Text shown below:

In a July 26 letter to city councilmembers and staff, Parson — along with a board of directors for a nonprofit that now owns the depot which Parson leads — alleged false and misleading statements made by the city regarding the terms of their contract. 

The letter says nowhere in either a 2012 request for proposal or the 2013 sale contract is a “specific time period or deadline for construction ever mentioned or imposed.” The only timeline stipulated in the contract is for a preservation easement from the Colorado Historical Foundation to be secured for the depot within 180 days from the date of purchase, which Parson maintains was met. 

“The extent of deterioration of the building’s structure was not apparent,” the letter reads, and goes on to say, “none of this very expensive extra work was expressed in the initial purchase price.”

The letter continues to say that the city “seriously neglected the property for years,” claiming the nonprofit and Parson will need far more time and money than originally envisioned to meet the needs of the site’s renovation. While the city initially estimated costs for such work could total $475,000 before it made the sale, the letter provided by Parson said the “full cost for renovation, remodeling and historic preservation cannot yet be totaled” as the nonprofit “continues to discover problems created by the years of neglect of the depot.”

The letter also lists several “construction milestones” for the site, including replacement of a missing wall; replacement of a retaining wall “to provide better drainage for the storm sewer; roof repairs that were “done, and done again” and continuing yardwork maintenance on all sides of the property. 

The city, in a statement, said "despite multiple requests from the city, the Parsons have failed to satisfactorily address the city’s concerns."

“Filing suit was certainly a last resort, but the city and its citizens deserve the community space they were promised,” said Englewood Mayor Othoniel Sierra. “We’ve worked diligently to negotiate a proposal that would be equitable to both parties. But unfortunately, those efforts failed so we were required to seek court intervention.”

Parson said his July letter, which is 36 pages long and begins with a statement welcoming “a conversation with the City of Englewood,” is proof of his and the board’s efforts to maintain communication with city officials. Parson said the letter responds to issues raised by the city in “great detail, and they seem to ignore most of what we said.”

End of Text shown.

(Assignment) Copy the depot article word for word, from "The letter continues" up to and including "of the property.". The lines that come next are drawn from a source separate from the depot article.

Provided data below:

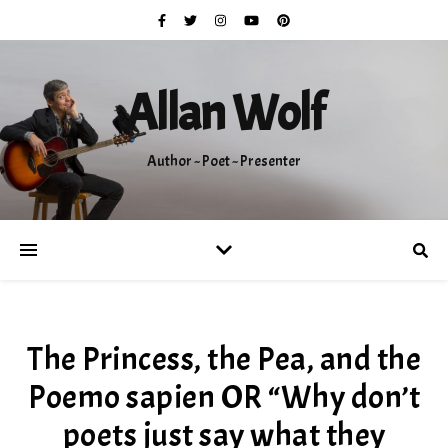
Allan Wolf
Author ~ Poet ~ Presenter
The Princess, the Pea, and the
Poemo sapien OR “Why don’t
poets just say what they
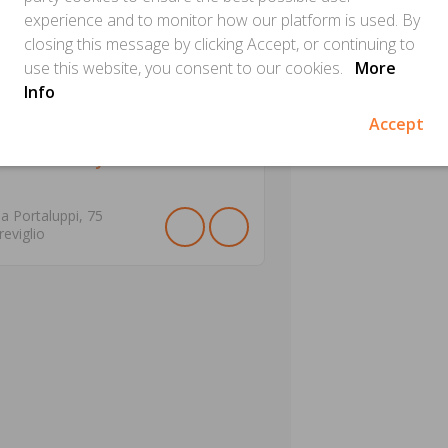
experience and to monitor how our platform is used. By
closing this message by clicking Accept, or continuing to
use this website, you consent to our cookies.
More
Info
Accept
ectionery Giancarlo
ia Portaluppi,
75
reviglio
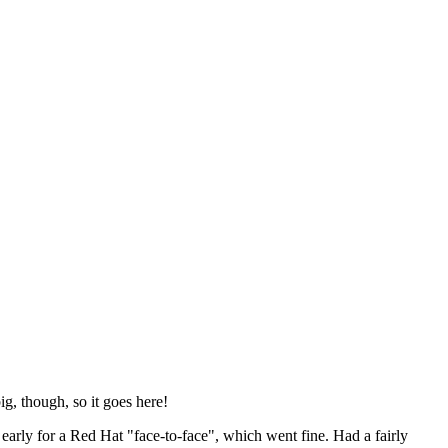
ig, though, so it goes here!
y early for a Red Hat "face-to-face", which went fine. Had a fairly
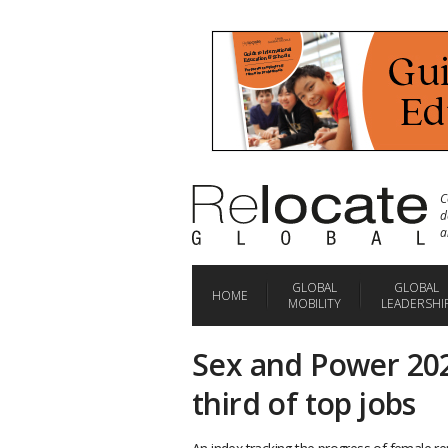
C
d
a
GLOBAL
GLOBAL
HOME
MOBILITY
LEADERSHI
Sex and Power 202
third of top jobs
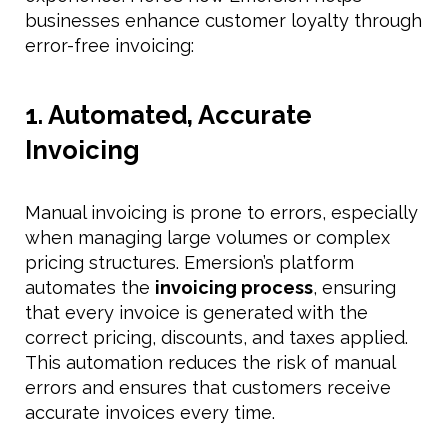
businesses enhance customer loyalty through
error-free invoicing:
1. Automated, Accurate
Invoicing
Manual invoicing is prone to errors, especially
when managing large volumes or complex
pricing structures. Emersion’s platform
automates the
invoicing process
, ensuring
that every invoice is generated with the
correct pricing, discounts, and taxes applied.
This automation reduces the risk of manual
errors and ensures that customers receive
accurate invoices every time.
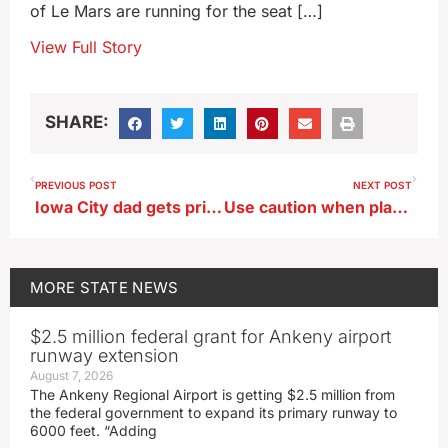
of Le Mars are running for the seat […]
View Full Story
SHARE:
PREVIOUS POST
NEXT POST
Iowa City dad gets prison time for taking handgun to elementary school
Use caution when placing bets on college hoops, big lotto jackpots
MORE
STATE NEWS
$2.5 million federal grant for Ankeny airport
runway extension
August 7, 2026
The Ankeny Regional Airport is getting $2.5 million from
the federal government to expand its primary runway to
6000 feet. “Adding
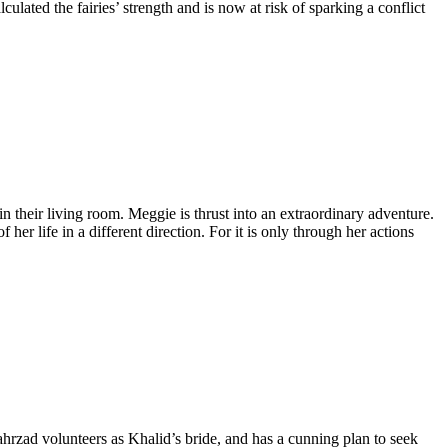
lated the fairies’ strength and is now at risk of sparking a conflict
 their living room. Meggie is thrust into an extraordinary adventure.
r life in a different direction. For it is only through her actions
ahrzad volunteers as Khalid’s bride, and has a cunning plan to seek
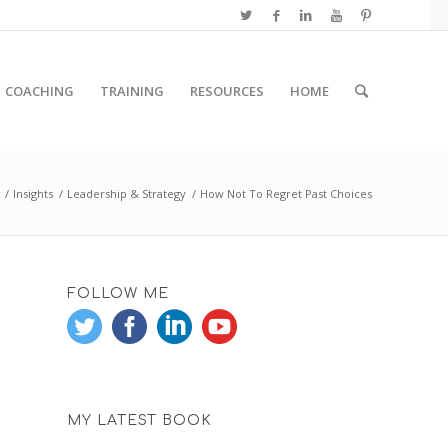
COACHING
TRAINING
RESOURCES
HOME
/
Insights
/
Leadership & Strategy
/
How Not To Regret Past Choices
FOLLOW ME
MY LATEST BOOK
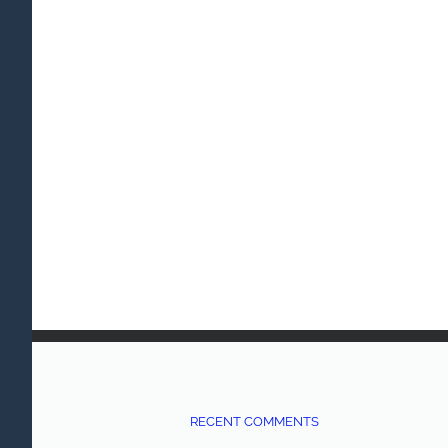
RECENT COMMENTS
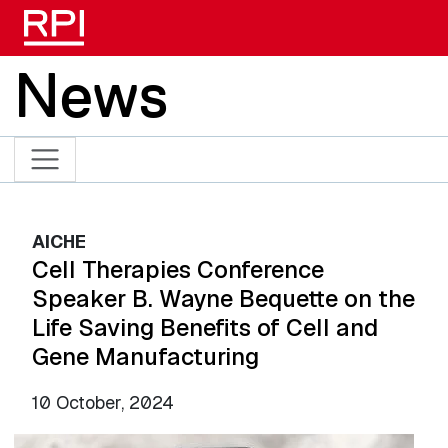
Skip to main content
News
AICHE
Cell Therapies Conference
Speaker B. Wayne Bequette on the
Life Saving Benefits of Cell and
Gene Manufacturing
10 October, 2024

End of Provided data.

(Solution to the problem)
The letter continues to say that the city “seriously neglected the property for years,” claiming the nonprofit and Parson will need far more time and money than originally envisioned to meet the needs of the site’s renovation. While the city initially estimated costs for such work could total $475,000 before it made the sale, the letter provided by Parson said the “full cost for renovation, remodeling and historic preservation cannot yet be totaled” as the nonprofit “continues to discover problems created by the years of neglect of the depot.”

The letter also lists several “construction milestones” for the site, including replacement of a missing wall; replacement of a retaining wall “to provide better drainage for the storm sewer; roof repairs that were “done, and done again” and continuing yardwork maintenance on all sides of the property.